ENTRIES PROVIDED:
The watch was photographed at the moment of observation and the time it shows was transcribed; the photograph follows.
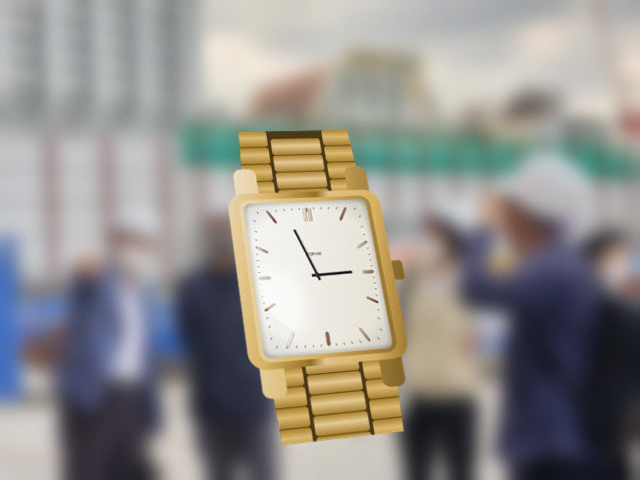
2:57
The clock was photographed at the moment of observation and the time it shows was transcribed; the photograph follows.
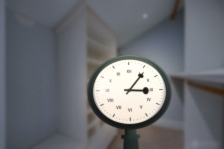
3:06
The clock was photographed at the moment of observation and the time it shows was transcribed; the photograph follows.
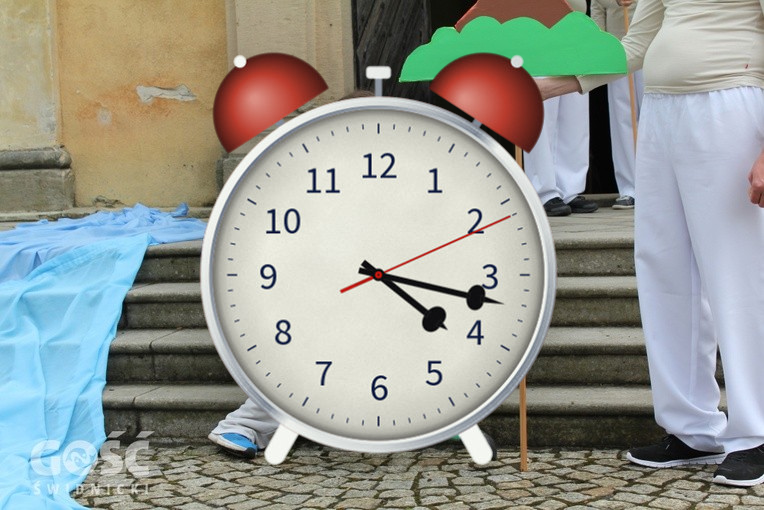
4:17:11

SHORT TASK: Present every line of the data above as a Markdown table with a Row column for the line number and an Entry column for the line itself, skipping blank lines. Leave the pictures out.

THE SOLUTION:
| Row | Entry |
|---|---|
| 1 | The watch was photographed at the moment of observation and the time it shows was transcribed; the photograph follows. |
| 2 | 2:57 |
| 3 | The clock was photographed at the moment of observation and the time it shows was transcribed; the photograph follows. |
| 4 | 3:06 |
| 5 | The clock was photographed at the moment of observation and the time it shows was transcribed; the photograph follows. |
| 6 | 4:17:11 |